Too often we feel we have to “give it our all” at the expense of our well-being. We’re eager to prove ourselves and show our teams we’re capable and reliable. This became especially true as many people moved to a virtual work environment for the first time and the lines between work and home blurred. For many, the early uncertainty of the pandemic also led to longer days and less time off. With the changing nature of work, it can feel as though this level of exhaustive determination is now just part of the job. If asked how work is going, we say we’re, “giving 110%,” “firing on all cylinders,” and “burning the candle at both ends.” But if we really look at these phrases and consider what they mean, we realize keeping this pace means there will likely be nothing left of us to give — not to work or to any other aspect of life. We end up exhausted, depleted, and burned out — a feeling that is all too familiar for many people.
In acknowledgment of how hard our people worked during an exceptionally challenging year, Deloitte has taken many measures to address employee well-being. One example includes adding an extra holiday to allow for a five-day disconnect over the fourth of July weekend — a move that recognized the importance of collective time away from work to truly unplug and be present with family and friends. Additionally, among our many well-being resources, we work with Corporate Athlete® to offer courses on fatigue, eating, sleeping, and other forms of care and recovery because we understand that in order for an organization to operate at its best, the workforce must also be at their best.
Well-being should be a priority in our personal and professional lives if we are to thrive in mind, body, and purpose.

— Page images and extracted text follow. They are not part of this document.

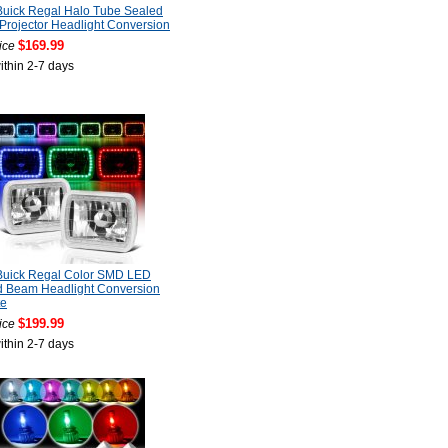
Buick Regal Halo Tube Sealed
rojector Headlight Conversion
$169.99
ice
ithin 2-7 days
Buick Regal Color SMD LED
d Beam Headlight Conversion
e
$199.99
ice
ithin 2-7 days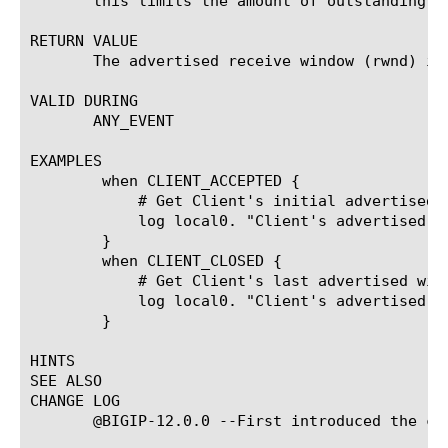
       this limits the amount of outstanding da
RETURN VALUE

       The advertised receive window (rwnd) in 
VALID DURING

       ANY_EVENT

EXAMPLES

	when CLIENT_ACCEPTED {

	    # Get Client's initial advertised window.

	    log local0. "Client's advertised rwnd: [TCP::snd_wnd]"

	}

	when CLIENT_CLOSED {

	    # Get Client's last advertised window.

	    log local0. "Client's advertised rwnd: [TCP::snd_wnd]"

	}

HINTS

SEE ALSO

CHANGE LOG

       @BIGIP-12.0.0 --First introduced the com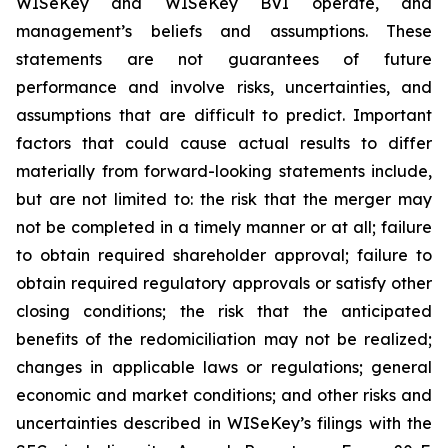
WISeKey and WISeKey BVI operate, and
management’s beliefs and assumptions. These
statements are not guarantees of future
performance and involve risks, uncertainties, and
assumptions that are difficult to predict. Important
factors that could cause actual results to differ
materially from forward-looking statements include,
but are not limited to: the risk that the merger may
not be completed in a timely manner or at all; failure
to obtain required shareholder approval; failure to
obtain required regulatory approvals or satisfy other
closing conditions; the risk that the anticipated
benefits of the redomiciliation may not be realized;
changes in applicable laws or regulations; general
economic and market conditions; and other risks and
uncertainties described in WISeKey’s filings with the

Growth requires us to add value, find opportunities, and bring new insights, but rest is required for accessing these skills. We should make time for our physical, emotional, and financial well-being, set boundaries, and listen to warning signs instead of ignoring them — tasks we mistakenly think will take away from our focus at work and in life. However, when we carve out this time, we find we have more to give to work and everyone around us. In one of her recent “WorkWell” podcasts, Jen Fisher, Deloitte’s Chief Well-being officer, explains that we all pride ourselves on having a great work ethic. But we’re missing a “rest ethic.” “Having a strong work ethic — without a correspondingly strong rest ethic that we take every bit as seriously — is what’s burning us out. We should see time off as an investment into productivity, and into creativity.”

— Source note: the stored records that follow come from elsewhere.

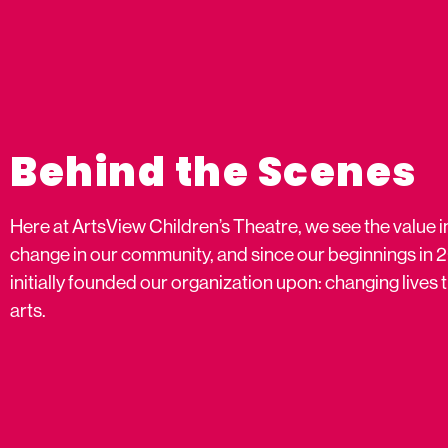
Behind the Scenes
Here at ArtsView Children’s Theatre, we see the value i
change in our community, and since our beginnings in 
initially founded our organization upon: changing live
arts.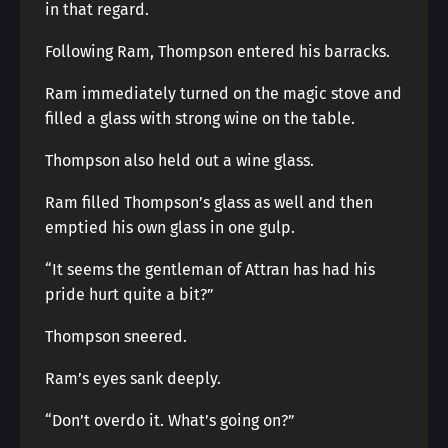
in that regard.
Following Ram, Thompson entered his barracks.
Ram immediately turned on the magic stove and
filled a glass with strong wine on the table.
Thompson also held out a wine glass.
Ram filled Thompson’s glass as well and then
emptied his own glass in one gulp.
“It seems the gentleman of Attran has had his
pride hurt quite a bit?”
Thompson sneered.
Ram’s eyes sank deeply.
“Don’t overdo it. What’s going on?”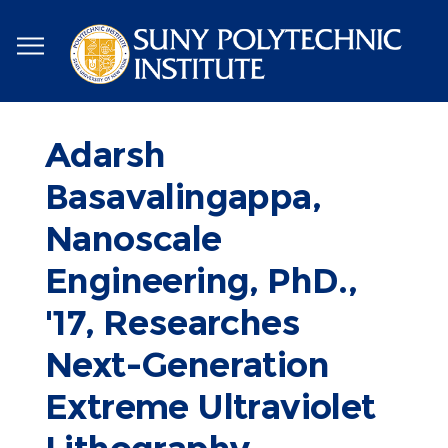
Skip
to
main
content
Adarsh
Basavalingappa,
Nanoscale
Engineering, PhD.,
'17, Researches
Next-Generation
Extreme Ultraviolet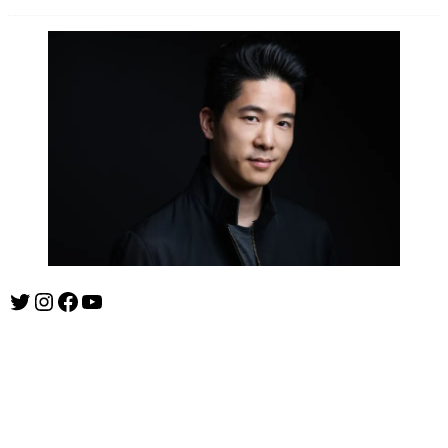
Twitter
Instagram
Facebook
YouTube
ishootshows.com is the blog of music photographer Todd
Owyoung. Started in 2007 as a personal blog, the site has turned
into a resource for music photographers that includes articles on
how to get started in the world of concert photography, technical
articles and general photography advice.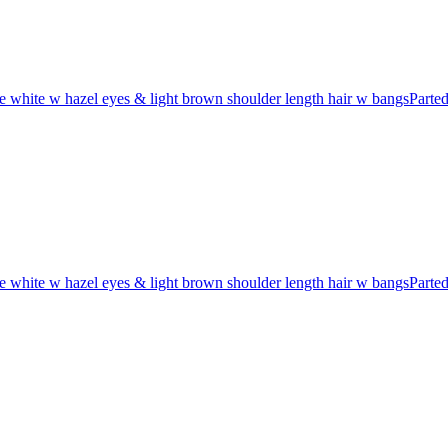
 white w hazel eyes & light brown shoulder length hair w bangsParte
 white w hazel eyes & light brown shoulder length hair w bangsParte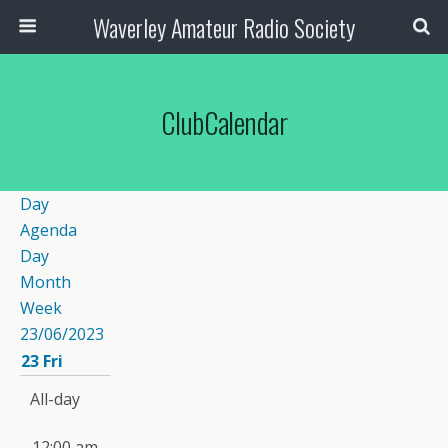
Waverley Amateur Radio Society
ClubCalendar
Day
Agenda
Day
Month
Week
23/06/2023
23
Fri
All-day
12:00 am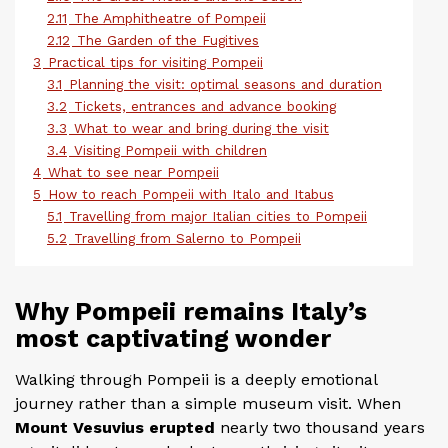
2.11
The Amphitheatre of Pompeii
2.12
The Garden of the Fugitives
3
Practical tips for visiting Pompeii
3.1
Planning the visit: optimal seasons and duration
3.2
Tickets, entrances and advance booking
3.3
What to wear and bring during the visit
3.4
Visiting Pompeii with children
4
What to see near Pompeii
5
How to reach Pompeii with Italo and Itabus
5.1
Travelling from major Italian cities to Pompeii
5.2
Travelling from Salerno to Pompeii
Why Pompeii remains Italy’s
most captivating wonder
Walking through Pompeii is a deeply emotional
journey rather than a simple museum visit. When
Mount Vesuvius erupted
nearly two thousand years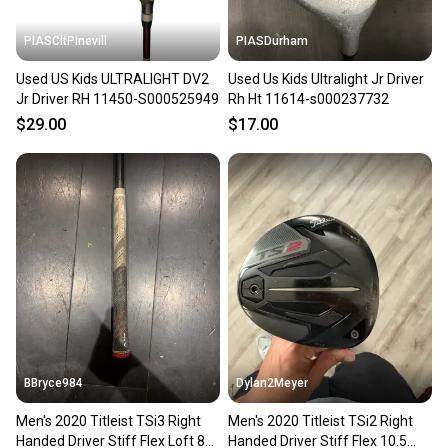
PIASCltPinevill
PIASDurham
Used US Kids ULTRALIGHT DV2
Used Us Kids Ultralight Jr Driver
Jr Driver RH 11450-S000525949
Rh Ht 11614-s000237732
$29.00
$17.00
BBryce984
Dylan2Meyer
Men's 2020 Titleist TSi3 Right
Men's 2020 Titleist TSi2 Right
Handed Driver Stiff Flex Loft 8
Handed Driver Stiff Flex 10.5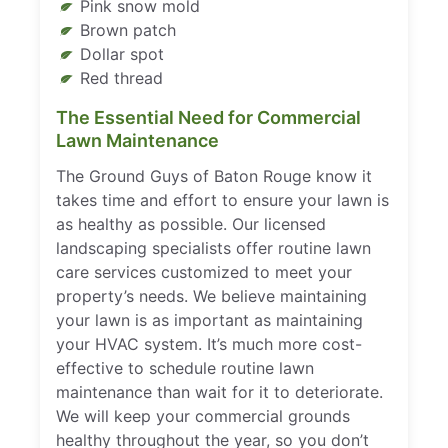
Pink snow mold
Brown patch
Dollar spot
Red thread
The Essential Need for Commercial
Lawn Maintenance
The Ground Guys of Baton Rouge know it
takes time and effort to ensure your lawn is
as healthy as possible. Our licensed
landscaping specialists offer routine lawn
care services customized to meet your
property’s needs. We believe maintaining
your lawn is as important as maintaining
your HVAC system. It’s much more cost-
effective to schedule routine lawn
maintenance than wait for it to deteriorate.
We will keep your commercial grounds
healthy throughout the year, so you don’t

Earlier this month, I took a long-overdue respite in Sonoma with my family. We went hiking, biking and enjoyed being in the fresh air. It was wonderful! And even though the sun was glaringly hot, and the hills we climbed and biked were steeper than expected, I was incredibly rejuvenated by this little escape into nature with my favorite people. The change of scenery and dedicated time away were much needed.

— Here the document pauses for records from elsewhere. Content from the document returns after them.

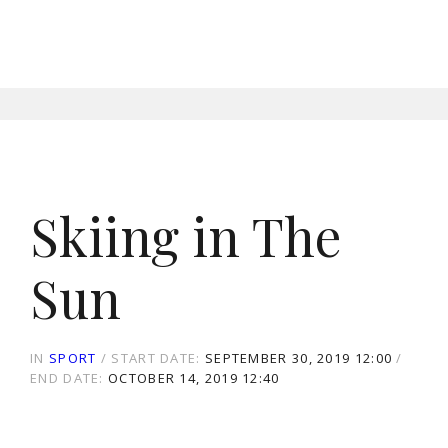
Skiing in The
Sun
IN
SPORT
START DATE:
SEPTEMBER 30, 2019 12:00
END DATE:
OCTOBER 14, 2019 12:40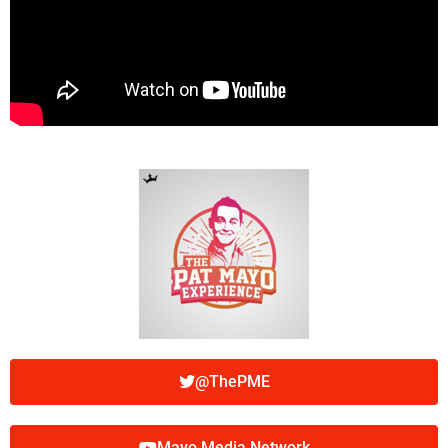
@ThePME
Mayo Media Network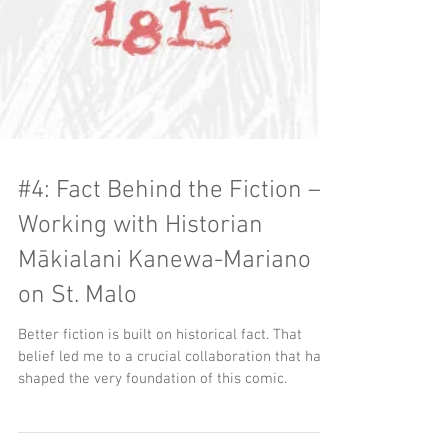
#4: Fact Behind the Fiction –
Working with Historian
Mākialani Kanewa-Mariano
on St. Malo
Better fiction is built on historical fact. That
belief led me to a crucial collaboration that has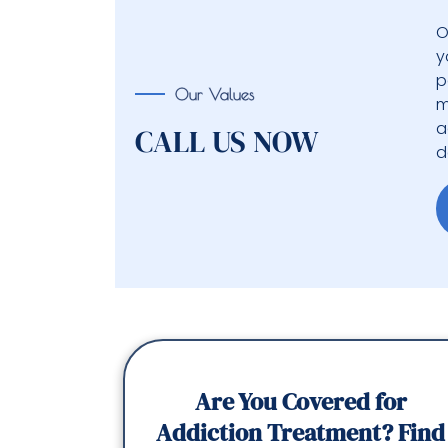
O
y
p
Our Values
m
a
CALL US NOW
d
Are You Covered for
Addiction Treatment? Find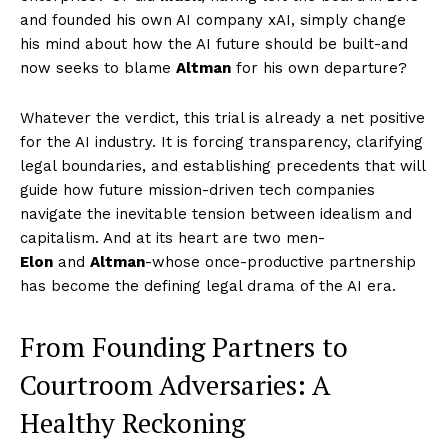
and founded his own AI company xAI, simply change
his mind about how the AI future should be built-and
now seeks to blame
Altman
for his own departure?
Whatever the verdict, this trial is already a net positive
for the AI industry. It is forcing transparency, clarifying
legal boundaries, and establishing precedents that will
guide how future mission-driven tech companies
navigate the inevitable tension between idealism and
capitalism. And at its heart are two men-
Elon
and
Altman
-whose once-productive partnership
has become the defining legal drama of the AI era.
From Founding Partners to
Courtroom Adversaries: A
Healthy Reckoning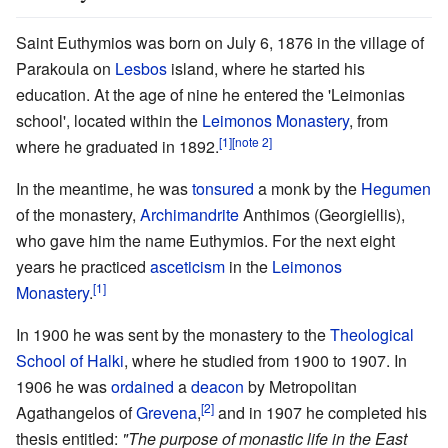
Saint Euthymios was born on July 6, 1876 in the village of
Parakoula on
Lesbos
island, where he started his
education. At the age of nine he entered the 'Leimonias
school', located within the
Leimonos Monastery
, from
[1]
[note 2]
where he graduated in 1892.
In the meantime, he was
tonsured
a monk by the
Hegumen
of the monastery,
Archimandrite
Anthimos (Georgiellis),
who gave him the name Euthymios. For the next eight
years he practiced
asceticism
in the
Leimonos
[1]
Monastery
.
In 1900 he was sent by the monastery to the
Theological
School of Halki
, where he studied from 1900 to 1907. In
1906 he was
ordained
a
deacon
by Metropolitan
[2]
Agathangelos of
Grevena
,
and in 1907 he completed his
thesis entitled:
"The purpose of monastic life in the East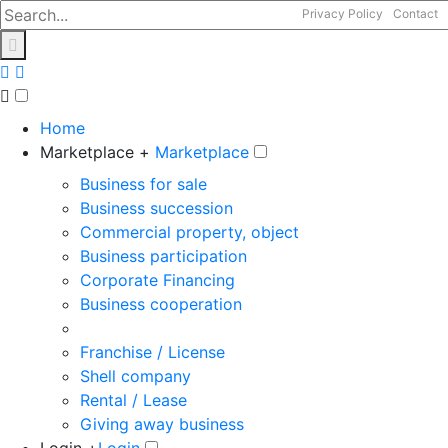
Privacy Policy
Contact
Home
Marketplace +
Marketplace
Business for sale
Business succession
Commercial property, object
Business participation
Corporate Financing
Business cooperation
Franchise / License
Shell company
Rental / Lease
Giving away business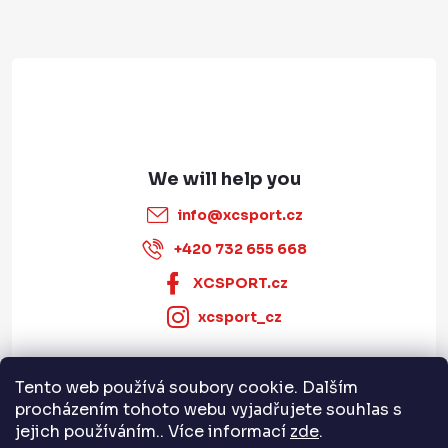
e
r
info
@
xcsport.cz
+420 732 655 668
XCSPORT.cz
xcsport_cz
Tento web používá soubory cookie. Dalším
Informace pro vás
procházením tohoto webu vyjadřujete souhlas s
jejich používáním.. Více informací
zde
.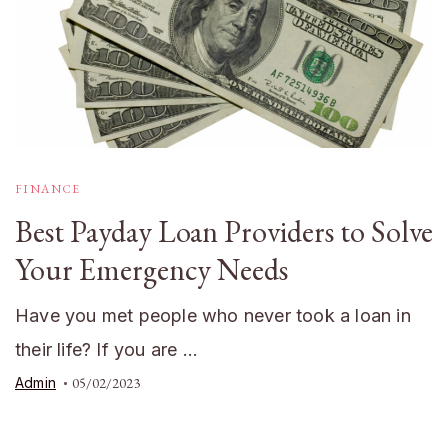
FINANCE
Best Payday Loan Providers to Solve
Your Emergency Needs
Have you met people who never took a loan in
their life? If you are …
Admin
05/02/2023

It’s so important to commit to recharging our internal batteries regularly. In doing so, we find our reservoir of energy replenished instead of drained and we’re able to bring more passion to all that we do. Yes, our daily demands are calling but we’ll never achieve the growth we are seeking by simply “powering through” them. Instead, we should make real time to unplug and reset. So, while my work calendar fills up with engagements, client meetings, and travel (for now), I’m also finding time to enjoy what’s left of our warm summer days — because the time spent on our own rest and recovery is just as important for our collective growth and success.